Figure 1.20. Frameshift mutations show that the genetic code is read in triplets.
These observations show that the nucleotide sequence is read, or translated, from a fixed starting point without punctuation. An alternative model is that the group of nucleotides encoding an amino acid (the codon) could also include a signal for the end of the codon (Model 2 in Fig. 1.19). This could be considered a "comma" at the end of each codon. If that were the case, insertions or deletions would only affect the codon in which they occur. However, the data show that all codons, including and after the one containing the insertion or deletion, are altered. Thus the genetic code is not punctuated, but is read in a particular frame that is defined by a fixed starting point (Model 3 in Fig. 1.19). That starting point is a particular AUG, encoding methionine. (More about this will be covered in Chapter 13).

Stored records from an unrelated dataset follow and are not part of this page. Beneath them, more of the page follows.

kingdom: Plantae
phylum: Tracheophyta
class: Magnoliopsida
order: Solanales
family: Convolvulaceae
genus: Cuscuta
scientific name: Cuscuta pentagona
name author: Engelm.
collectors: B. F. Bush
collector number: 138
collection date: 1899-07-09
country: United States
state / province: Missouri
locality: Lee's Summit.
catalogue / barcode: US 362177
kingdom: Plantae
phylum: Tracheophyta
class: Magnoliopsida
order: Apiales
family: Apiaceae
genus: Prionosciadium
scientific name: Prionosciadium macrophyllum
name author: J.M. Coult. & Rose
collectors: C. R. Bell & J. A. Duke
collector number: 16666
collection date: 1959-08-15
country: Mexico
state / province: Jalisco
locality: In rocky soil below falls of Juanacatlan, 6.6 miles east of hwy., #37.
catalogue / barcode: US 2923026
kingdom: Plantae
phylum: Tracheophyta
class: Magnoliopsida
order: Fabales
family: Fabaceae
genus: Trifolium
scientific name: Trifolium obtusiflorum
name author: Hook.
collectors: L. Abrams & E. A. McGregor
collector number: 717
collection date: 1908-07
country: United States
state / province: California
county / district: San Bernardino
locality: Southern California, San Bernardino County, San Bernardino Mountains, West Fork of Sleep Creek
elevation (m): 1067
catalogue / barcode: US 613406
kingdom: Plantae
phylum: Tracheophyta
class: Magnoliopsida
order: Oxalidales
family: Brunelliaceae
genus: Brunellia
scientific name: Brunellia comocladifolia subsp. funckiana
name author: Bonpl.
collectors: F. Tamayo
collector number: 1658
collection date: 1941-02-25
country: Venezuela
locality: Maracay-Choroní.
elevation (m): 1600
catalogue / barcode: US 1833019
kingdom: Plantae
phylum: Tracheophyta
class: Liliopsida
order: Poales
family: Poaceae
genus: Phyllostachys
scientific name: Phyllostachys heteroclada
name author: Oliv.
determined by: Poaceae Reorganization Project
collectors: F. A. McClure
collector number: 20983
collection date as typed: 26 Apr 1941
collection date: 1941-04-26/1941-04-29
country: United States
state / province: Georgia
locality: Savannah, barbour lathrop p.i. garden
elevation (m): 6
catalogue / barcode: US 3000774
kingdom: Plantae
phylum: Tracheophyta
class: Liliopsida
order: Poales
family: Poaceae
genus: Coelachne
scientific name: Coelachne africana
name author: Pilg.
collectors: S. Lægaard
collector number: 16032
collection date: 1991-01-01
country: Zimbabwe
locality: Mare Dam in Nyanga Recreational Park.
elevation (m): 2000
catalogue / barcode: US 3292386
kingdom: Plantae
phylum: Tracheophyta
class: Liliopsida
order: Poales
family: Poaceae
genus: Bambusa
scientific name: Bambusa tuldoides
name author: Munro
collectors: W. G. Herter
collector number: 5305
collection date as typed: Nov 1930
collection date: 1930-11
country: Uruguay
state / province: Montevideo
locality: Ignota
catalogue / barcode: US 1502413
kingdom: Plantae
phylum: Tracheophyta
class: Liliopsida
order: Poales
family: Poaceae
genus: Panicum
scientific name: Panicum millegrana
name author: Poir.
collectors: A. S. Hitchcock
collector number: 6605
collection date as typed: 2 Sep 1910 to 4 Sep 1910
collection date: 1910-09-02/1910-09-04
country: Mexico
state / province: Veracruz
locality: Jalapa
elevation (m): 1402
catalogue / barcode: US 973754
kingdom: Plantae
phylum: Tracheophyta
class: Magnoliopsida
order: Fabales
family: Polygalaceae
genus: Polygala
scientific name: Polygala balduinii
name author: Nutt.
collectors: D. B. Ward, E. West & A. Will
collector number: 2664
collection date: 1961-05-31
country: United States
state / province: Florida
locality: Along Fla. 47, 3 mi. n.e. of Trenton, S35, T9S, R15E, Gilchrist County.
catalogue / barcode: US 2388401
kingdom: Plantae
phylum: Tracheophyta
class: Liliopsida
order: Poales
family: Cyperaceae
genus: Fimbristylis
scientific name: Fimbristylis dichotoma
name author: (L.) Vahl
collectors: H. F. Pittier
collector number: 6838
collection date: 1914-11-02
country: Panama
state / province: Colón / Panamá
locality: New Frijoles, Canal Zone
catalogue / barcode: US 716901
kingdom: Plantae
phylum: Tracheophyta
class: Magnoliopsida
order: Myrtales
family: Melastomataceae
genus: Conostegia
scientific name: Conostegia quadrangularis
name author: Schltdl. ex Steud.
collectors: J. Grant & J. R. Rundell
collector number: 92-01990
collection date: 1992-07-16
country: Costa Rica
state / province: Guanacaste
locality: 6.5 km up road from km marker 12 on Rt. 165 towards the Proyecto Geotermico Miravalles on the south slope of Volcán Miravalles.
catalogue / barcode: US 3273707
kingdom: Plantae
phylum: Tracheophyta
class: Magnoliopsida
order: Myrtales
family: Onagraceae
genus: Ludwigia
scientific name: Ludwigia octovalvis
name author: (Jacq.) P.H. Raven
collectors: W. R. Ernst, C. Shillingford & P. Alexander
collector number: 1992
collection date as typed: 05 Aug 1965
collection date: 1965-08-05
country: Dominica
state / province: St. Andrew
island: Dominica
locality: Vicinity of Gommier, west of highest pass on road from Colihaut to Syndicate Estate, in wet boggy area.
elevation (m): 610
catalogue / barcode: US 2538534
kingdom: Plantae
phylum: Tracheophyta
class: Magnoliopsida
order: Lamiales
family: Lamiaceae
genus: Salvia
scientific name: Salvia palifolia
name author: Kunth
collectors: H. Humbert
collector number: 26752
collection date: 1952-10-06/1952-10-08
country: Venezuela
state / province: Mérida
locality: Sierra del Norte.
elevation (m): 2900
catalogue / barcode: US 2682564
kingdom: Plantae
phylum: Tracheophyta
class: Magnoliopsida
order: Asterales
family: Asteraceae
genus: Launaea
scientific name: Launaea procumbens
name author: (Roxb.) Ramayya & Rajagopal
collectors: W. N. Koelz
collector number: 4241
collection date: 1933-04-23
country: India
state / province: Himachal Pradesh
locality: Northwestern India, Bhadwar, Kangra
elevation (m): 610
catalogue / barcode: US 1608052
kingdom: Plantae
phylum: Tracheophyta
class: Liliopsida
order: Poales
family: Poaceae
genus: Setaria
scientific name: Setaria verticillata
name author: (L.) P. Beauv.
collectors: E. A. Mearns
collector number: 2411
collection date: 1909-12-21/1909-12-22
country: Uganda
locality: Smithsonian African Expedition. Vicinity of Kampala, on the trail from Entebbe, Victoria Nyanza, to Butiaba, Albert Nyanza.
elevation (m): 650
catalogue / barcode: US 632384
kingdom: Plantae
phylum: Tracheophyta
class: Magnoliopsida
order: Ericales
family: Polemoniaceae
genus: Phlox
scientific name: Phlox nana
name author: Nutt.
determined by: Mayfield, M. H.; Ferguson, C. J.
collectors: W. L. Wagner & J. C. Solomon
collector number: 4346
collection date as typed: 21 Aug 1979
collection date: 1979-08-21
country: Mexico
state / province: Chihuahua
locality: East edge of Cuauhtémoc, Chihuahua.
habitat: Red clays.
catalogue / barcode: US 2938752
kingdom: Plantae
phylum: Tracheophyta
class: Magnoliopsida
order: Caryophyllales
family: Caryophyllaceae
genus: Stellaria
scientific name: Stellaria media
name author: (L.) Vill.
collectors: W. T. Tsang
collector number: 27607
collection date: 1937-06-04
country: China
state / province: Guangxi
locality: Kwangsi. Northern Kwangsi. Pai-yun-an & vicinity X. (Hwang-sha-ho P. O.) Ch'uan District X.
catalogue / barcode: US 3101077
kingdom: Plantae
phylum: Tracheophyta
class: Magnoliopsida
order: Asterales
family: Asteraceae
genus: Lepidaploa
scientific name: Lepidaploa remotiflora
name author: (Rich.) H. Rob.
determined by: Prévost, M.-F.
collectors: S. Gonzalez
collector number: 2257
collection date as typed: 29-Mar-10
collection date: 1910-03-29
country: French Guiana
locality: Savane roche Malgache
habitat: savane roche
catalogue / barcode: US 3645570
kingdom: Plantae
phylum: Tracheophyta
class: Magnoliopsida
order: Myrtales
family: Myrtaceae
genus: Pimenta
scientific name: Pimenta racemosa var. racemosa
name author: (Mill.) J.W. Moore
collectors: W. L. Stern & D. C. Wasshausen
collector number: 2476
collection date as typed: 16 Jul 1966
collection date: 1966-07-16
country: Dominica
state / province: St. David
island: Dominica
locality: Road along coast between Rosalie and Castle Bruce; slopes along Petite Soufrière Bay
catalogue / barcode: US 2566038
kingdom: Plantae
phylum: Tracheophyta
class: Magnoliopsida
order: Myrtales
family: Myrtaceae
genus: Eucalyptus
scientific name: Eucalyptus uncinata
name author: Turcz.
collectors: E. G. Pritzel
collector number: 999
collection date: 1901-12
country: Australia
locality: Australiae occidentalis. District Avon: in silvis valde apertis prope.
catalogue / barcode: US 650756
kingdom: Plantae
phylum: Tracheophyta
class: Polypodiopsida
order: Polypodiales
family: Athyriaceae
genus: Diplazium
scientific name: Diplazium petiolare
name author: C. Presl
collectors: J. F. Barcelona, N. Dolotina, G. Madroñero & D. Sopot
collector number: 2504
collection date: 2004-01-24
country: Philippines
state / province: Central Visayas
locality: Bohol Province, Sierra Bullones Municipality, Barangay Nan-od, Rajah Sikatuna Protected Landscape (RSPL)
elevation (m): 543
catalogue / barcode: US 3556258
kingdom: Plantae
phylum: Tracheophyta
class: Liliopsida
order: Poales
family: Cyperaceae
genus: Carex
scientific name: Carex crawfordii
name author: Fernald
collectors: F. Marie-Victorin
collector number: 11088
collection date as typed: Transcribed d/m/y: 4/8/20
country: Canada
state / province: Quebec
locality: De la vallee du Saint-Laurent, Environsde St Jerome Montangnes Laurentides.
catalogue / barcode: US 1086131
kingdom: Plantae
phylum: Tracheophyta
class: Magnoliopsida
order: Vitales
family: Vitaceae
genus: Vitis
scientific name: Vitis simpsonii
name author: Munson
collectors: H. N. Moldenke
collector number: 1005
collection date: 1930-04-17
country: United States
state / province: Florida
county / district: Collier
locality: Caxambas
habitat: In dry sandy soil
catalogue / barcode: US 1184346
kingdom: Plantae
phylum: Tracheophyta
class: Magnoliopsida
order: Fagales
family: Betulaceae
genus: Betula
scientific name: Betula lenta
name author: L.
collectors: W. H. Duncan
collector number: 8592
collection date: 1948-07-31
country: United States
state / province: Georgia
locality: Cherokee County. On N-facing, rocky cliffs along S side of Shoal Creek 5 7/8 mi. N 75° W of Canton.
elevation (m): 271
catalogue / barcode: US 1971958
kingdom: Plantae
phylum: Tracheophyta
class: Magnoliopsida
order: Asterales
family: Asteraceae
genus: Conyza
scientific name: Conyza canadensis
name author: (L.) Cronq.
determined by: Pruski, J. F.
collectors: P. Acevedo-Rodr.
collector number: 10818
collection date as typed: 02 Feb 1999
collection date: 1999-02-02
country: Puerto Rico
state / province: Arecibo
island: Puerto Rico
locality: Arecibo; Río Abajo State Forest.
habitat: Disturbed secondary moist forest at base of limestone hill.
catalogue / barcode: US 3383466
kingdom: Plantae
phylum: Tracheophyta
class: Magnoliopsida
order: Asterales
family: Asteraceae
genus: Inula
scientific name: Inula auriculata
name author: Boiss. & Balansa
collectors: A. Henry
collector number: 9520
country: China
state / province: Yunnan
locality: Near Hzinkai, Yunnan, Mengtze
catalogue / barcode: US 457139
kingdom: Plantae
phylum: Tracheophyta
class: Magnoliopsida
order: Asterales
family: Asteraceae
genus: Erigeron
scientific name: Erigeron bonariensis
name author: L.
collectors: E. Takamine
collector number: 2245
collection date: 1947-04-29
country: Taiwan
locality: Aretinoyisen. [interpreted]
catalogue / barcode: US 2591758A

The results of frame-shift mutations are so drastic that the proteins are usually not functional. Hence a screen or selection for loss-of-function mutants frequently reveals these frameshift mutants. Simple nucleotide substitutions that lead to amino acid replacements often have very little effect on the protein, and hence have little, or subtle, phenotypes.
A double mutant generated by crossing over between the insertion (+) and deletion (‑) results in an (almost) normal phenotype, i.e. reversion of insertion or deletion.
A gene containing three closely spaced insertions (or deletions) of single nucleotides will produce a functional product. However, four or five insertions or deletions do not give a functional product (Crick, Barnett, Brenner and Watts‑Tobin, 1961). This provided the best evidence that the genetic code is read in groups of three nucleotides(not two or four). Over the next 5 years the code was worked out (by 1966) and this inference was confirmed definitively.